Yes - that's what I do. Optical purists may disagree with this practice, though. :D

SilverJ
6th August 2009, 10:04 AM
Agreed with joshm, I think I'll be using my filters only in situations where protection is paramount. (sea spray, rain etc) Having said that, most of the time I shoot in fine weather conditions with a lens hood. But I'll gladly throw on a filter and head out in adverse conditions if it means getting a great shot.

MarkW
6th August 2009, 03:35 PM
...

mjankor
7th August 2009, 08:57 PM
scratched 12-60 today: Olympus SLR Talk Forum: Digital Photography Review (http://forums.dpreview.com/forums/readflat.asp?forum=1022&thread=32613557)

This is a perfect example of why I like filters.

BLINDER
8th August 2009, 08:20 AM
scratched 12-60 today: Olympus SLR Talk Forum: Digital Photography Review (http://forums.dpreview.com/forums/readflat.asp?forum=1022&thread=32613557)

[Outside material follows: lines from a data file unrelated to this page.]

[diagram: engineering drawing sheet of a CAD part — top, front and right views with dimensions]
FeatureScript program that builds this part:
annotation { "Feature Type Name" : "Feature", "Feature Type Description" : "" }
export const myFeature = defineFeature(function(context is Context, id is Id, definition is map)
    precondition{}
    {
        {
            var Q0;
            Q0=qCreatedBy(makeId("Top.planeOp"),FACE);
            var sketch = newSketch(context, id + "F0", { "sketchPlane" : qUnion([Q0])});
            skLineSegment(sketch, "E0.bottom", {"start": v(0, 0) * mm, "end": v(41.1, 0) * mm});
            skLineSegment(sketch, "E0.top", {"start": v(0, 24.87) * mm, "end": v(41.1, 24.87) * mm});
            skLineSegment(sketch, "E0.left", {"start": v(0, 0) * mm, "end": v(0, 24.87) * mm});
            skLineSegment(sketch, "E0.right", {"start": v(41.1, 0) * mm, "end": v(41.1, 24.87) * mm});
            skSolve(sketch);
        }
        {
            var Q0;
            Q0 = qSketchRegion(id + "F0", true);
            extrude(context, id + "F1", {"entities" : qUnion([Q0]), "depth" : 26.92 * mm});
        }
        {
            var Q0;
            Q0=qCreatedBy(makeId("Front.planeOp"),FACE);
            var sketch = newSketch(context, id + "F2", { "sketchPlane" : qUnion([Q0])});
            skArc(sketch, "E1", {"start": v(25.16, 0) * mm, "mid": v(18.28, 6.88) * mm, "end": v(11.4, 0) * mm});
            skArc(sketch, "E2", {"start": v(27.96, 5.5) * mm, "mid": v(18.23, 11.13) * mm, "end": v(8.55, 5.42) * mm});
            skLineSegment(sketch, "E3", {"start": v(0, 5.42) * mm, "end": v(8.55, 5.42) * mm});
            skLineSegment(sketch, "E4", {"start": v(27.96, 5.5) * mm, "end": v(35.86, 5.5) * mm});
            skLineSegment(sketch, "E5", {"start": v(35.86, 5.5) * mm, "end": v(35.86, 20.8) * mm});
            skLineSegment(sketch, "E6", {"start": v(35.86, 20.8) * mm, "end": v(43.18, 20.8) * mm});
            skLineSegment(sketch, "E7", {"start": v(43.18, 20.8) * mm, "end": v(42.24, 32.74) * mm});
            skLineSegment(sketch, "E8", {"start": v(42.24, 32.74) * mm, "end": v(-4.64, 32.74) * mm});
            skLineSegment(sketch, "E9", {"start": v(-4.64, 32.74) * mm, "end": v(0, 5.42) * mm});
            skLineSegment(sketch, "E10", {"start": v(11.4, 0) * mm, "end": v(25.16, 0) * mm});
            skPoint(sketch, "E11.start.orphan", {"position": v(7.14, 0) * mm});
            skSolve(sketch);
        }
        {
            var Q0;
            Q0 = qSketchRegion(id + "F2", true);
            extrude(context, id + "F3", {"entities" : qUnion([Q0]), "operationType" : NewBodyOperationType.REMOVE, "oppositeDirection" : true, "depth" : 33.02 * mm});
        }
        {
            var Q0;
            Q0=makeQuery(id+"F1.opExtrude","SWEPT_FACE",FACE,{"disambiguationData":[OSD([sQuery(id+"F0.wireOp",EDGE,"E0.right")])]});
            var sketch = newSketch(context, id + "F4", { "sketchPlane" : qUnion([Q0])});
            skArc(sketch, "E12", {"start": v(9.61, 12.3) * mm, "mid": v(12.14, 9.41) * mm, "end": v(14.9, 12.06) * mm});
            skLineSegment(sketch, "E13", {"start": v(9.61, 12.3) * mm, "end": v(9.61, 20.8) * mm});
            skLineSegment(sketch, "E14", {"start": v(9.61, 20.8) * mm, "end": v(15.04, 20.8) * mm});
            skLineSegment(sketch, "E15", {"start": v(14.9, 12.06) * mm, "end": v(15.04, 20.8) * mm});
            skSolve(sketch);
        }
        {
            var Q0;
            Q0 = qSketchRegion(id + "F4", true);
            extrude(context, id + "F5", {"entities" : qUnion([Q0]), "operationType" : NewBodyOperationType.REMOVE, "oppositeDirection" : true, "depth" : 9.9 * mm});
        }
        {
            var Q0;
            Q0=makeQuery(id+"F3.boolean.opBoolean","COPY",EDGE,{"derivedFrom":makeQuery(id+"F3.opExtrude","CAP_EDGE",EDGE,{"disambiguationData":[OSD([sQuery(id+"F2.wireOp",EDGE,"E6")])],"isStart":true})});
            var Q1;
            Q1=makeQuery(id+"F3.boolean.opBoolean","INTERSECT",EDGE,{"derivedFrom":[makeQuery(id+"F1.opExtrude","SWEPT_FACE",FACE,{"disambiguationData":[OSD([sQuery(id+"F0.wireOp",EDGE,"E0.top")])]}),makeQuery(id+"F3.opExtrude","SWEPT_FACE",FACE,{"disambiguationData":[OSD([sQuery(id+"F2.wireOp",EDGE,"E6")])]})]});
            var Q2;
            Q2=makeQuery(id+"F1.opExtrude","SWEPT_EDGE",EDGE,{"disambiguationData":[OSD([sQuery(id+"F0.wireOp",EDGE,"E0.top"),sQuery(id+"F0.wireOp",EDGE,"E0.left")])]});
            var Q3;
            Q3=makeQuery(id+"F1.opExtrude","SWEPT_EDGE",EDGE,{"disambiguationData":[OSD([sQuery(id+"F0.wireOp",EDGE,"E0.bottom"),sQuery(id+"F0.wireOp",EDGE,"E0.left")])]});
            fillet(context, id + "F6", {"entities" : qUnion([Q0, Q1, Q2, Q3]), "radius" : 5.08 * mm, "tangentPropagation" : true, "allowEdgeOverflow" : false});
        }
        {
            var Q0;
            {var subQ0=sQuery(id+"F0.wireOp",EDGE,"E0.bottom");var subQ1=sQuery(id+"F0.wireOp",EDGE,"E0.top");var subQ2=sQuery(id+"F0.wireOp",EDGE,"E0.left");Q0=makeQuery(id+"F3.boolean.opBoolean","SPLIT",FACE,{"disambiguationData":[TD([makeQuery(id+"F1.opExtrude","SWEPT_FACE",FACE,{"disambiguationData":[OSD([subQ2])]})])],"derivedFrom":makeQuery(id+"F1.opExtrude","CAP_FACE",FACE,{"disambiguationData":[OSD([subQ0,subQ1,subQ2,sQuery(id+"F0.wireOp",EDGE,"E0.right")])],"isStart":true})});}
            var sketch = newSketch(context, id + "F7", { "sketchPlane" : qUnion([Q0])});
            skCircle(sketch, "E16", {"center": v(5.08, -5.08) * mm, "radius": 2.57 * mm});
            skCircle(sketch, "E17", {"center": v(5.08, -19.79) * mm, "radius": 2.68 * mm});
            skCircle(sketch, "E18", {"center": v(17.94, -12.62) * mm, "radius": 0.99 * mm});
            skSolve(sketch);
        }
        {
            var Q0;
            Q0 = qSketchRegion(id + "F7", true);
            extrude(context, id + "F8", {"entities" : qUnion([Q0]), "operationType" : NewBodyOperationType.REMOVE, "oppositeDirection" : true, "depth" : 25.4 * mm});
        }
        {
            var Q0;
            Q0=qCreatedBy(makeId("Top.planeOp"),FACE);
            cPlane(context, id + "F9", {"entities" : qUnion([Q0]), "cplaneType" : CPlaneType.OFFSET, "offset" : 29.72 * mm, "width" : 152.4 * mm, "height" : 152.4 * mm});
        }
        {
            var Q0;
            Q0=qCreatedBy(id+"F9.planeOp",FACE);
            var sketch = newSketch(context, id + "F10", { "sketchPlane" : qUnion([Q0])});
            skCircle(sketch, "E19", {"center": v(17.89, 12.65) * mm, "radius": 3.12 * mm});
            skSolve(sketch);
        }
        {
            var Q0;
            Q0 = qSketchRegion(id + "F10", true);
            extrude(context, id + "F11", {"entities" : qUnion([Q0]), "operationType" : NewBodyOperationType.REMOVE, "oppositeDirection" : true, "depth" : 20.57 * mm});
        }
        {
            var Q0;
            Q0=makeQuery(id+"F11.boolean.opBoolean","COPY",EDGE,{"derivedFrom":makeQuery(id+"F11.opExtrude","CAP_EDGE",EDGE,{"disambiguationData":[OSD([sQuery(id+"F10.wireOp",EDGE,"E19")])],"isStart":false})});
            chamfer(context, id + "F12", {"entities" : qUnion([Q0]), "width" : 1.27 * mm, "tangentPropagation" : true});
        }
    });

This is a perfect example of why I like filters.

And did you read post 2??

mjankor
10th August 2009, 09:33 AM
And did you read post 2??

In this thread and in the Oly forum thread. Anything in particular you wanted to point out? If it's the article you are pointing out then presumably by the same effects, whacking a UV filter on the front also has no negligible effect on an image and it would stop the scratch and the $269 front element replacement fee.

BLINDER
10th August 2009, 01:56 PM
In this thread and in the Oly forum thread. Anything in particular you wanted to point out? If it's the article you are pointing out then presumably by the same effects, whacking a UV filter on the front also has no negligible effect on an image and it would stop the scratch and the $269 front element replacement fee.

I still dispute that the filter has a negligible effect in the right/ wrong lighting conditions! I have shots that were harmed by the use of filters cause I tended to operate like most of us do - use it all the time!

A scratch on a lens most probably will have NO performance issue on the lens itself.
A lens that smashes to the ground w/ a UV filter may suffer damage as a result of the filter glass breaking! Or it may not.
It's all personal. Use a filter or don't. Your choice. My decision says I'll save the money for other gear now.

My only reason for pointing out the 2nd post from dpreview in your example was the fact that the damage was potentially irrelevant to the person with the damaged lens so it wasn't necessarily a perfect example (in my opinion). Not having a go @ you!